**Exercise requirements**
Your task is to copy each line in the listing that includes the word "دلینک".

**Given records**
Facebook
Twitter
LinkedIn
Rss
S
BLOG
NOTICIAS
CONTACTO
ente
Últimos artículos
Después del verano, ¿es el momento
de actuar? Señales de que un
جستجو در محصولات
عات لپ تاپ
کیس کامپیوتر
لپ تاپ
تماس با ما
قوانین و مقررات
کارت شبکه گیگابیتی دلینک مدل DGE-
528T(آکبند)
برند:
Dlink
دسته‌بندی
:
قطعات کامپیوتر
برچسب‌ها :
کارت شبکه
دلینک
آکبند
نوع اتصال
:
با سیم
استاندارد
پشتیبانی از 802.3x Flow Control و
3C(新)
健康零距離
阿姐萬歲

**Output of the task**
کارت شبکه گیگابیتی دلینک مدل DGE-
دلینک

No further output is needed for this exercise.